BMF, Schreiben (koordinierter Ländererlass) IV C 6 - S-2134 / 19 / 10003 :007 vom 09.07.2021

Mit Urteil vom 18. August 2015 hat der BFH für Recht erkannt, dass das wirtschaftliche Eigentum an Aktien, die im Rahmen einer sog. Wertpapierleihe an den „Entleiher“ zivilrechtlich übereignet wurden, ausnahmsweise beim „Verleiher“ verbleiben könne, wenn die zivilrechtliche Position des „Entleihers“ lediglich eine formale sei. Dies ergebe sich in dem der Entscheidung zu Grunde liegenden Fall aus den Bestimmungen der abgeschlossenen Leihverträge und der Art ihres Vollzugs. Nach dem Ergebnis der Erörterungen mit den obersten Finanzbehörden der Länder gelten bezugnehmend auf das BFH-Urteil vom 18. August 2015 für die wirtschaftliche Zurechnung bei Wertpapierleihen, Kassa-Geschäften und anderen Wertpapiergeschäften die folgenden Grundsätze:

I. Einordnung eines Wertpapierdarlehens („Wertpapierleihe“)

1 Bei der „Wertpapierleihe“ handelt es sich um ein Sachdarlehen (vgl. BT-Drs. 14/6040, S. 258). Durch den Sachdarlehensvertrag wird der Darlehensgeber verpflichtet, dem Darlehensnehmer eine vereinbarte vertretbare Sache zu überlassen. Der Darlehensnehmer ist zur Zahlung eines Darlehensentgelts und bei Fälligkeit zur Rückerstattung von Sachen gleicher Art, Güte und Menge verpflichtet. Die Wertpapiere werden gegen Leistung eines Entgelts zu vollem Eigentum und zu freier Verfügung (Übergang aller Rechte aus dem Papier, auch diejenigen Rechte zum Weiterverkauf oder zur Verpfändung) überlassen.

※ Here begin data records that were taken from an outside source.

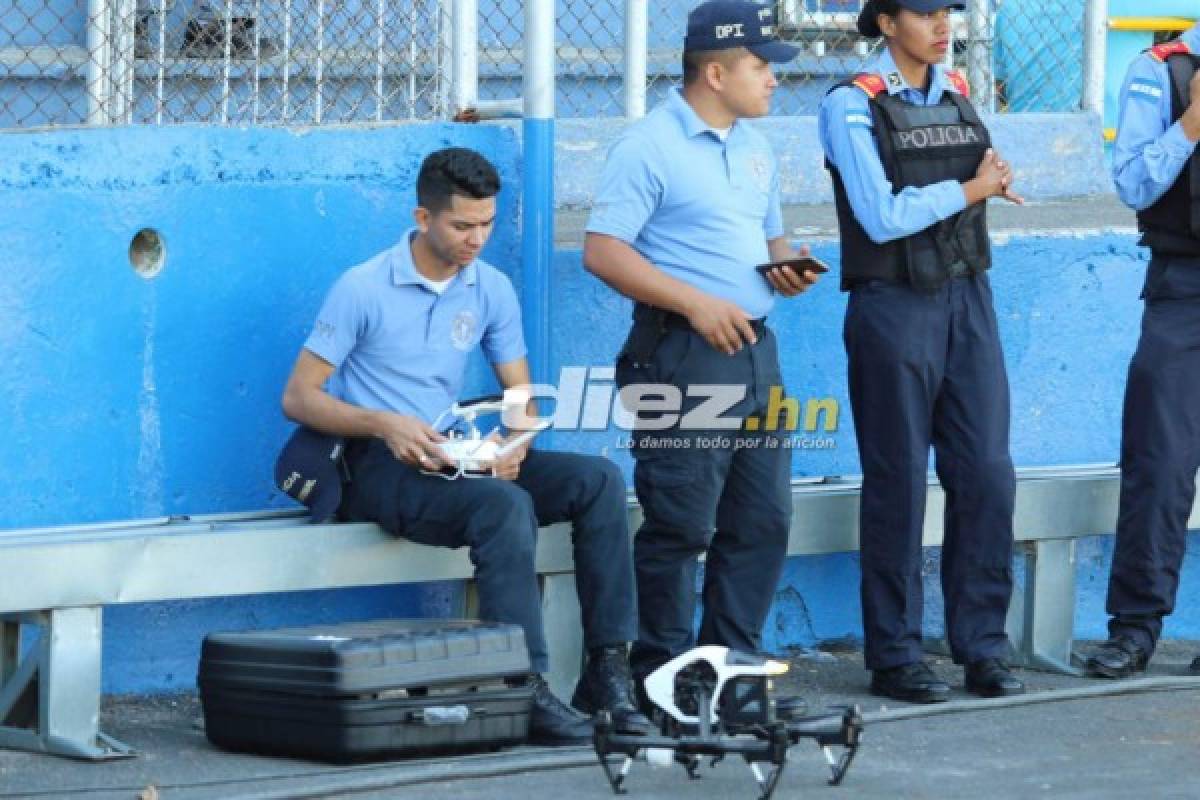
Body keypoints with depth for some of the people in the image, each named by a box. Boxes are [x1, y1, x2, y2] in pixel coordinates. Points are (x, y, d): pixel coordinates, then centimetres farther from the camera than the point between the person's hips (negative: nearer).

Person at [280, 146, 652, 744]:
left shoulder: (491, 289, 8)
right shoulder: (363, 290, -8)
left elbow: (520, 394, 12)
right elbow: (298, 398, -8)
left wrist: (514, 442, -13)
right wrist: (384, 424, -24)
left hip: (451, 458, 6)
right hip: (378, 469, -6)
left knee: (599, 480, -14)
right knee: (506, 505, -35)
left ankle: (608, 667, -16)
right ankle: (527, 692, -38)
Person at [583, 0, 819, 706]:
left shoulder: (755, 148, 17)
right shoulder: (649, 146, -8)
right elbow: (602, 250, -14)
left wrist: (786, 270, 4)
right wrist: (696, 303, -19)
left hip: (753, 348, 8)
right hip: (683, 353, -8)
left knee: (764, 518, 8)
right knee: (680, 524, -5)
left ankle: (734, 663, 16)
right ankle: (664, 674, 3)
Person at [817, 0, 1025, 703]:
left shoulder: (959, 95, 12)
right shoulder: (853, 106, -7)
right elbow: (882, 216, -14)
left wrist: (992, 182, 3)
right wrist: (968, 190, -6)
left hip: (968, 298, 5)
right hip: (895, 307, -5)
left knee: (986, 474, 2)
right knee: (898, 484, 0)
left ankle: (984, 647, 10)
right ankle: (894, 656, 7)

II. Wirtschaftliche Zurechnung

2 Im Grundsatz sind dem Darlehensnehmer als zivilrechtlichem Eigentümer die im Rahmen des Darlehens übereigneten Wertpapiere auch wirtschaftlich zuzurechnen (§ 39 Abs. 1 AO, Grundfall). Maßgeblich ist hierfür die Ausübung der tatsächlichen Herrschaft in der Weise, dass er den Darlehensgeber im Regelfall und nach dem Gesamtbild der Verhältnisse im Einzelfall für die gewöhnliche Nutzungsdauer von der Einwirkung auf das Wirtschaftsgut wirtschaftlich ausschließen kann. Bei Aktien erlangt der Darlehensnehmer wirtschaftliches Eigentum ab dem Zeitpunkt, von dem ab er nach dem Willen der Vertragspartner über die Wertpapiere verfügen kann, i. d. R. sobald Besitz, Gefahr, Nutzungen und Lasten, insbesondere die mit Wertpapieren gemeinhin verbundenen Kursrisiken und -chancen, auf den Erwerber übergegangen sind.

3 Ob im Ausnahmefall eine wirtschaftliche Zurechnung beim Darlehensnehmer ausbleibt, ist im Rahmen einer Gesamtschau zu überprüfen. (…)

V. Anwendbarkeit

20 Dieses Schreiben ersetzt das BMF-Schreiben vom 11. November 2016 (BStBl I S. 1324) und ist in allen offenen Fällen anzuwenden.

Dieses Schreiben wird im Bundessteuerblatt Teil I veröffentlicht.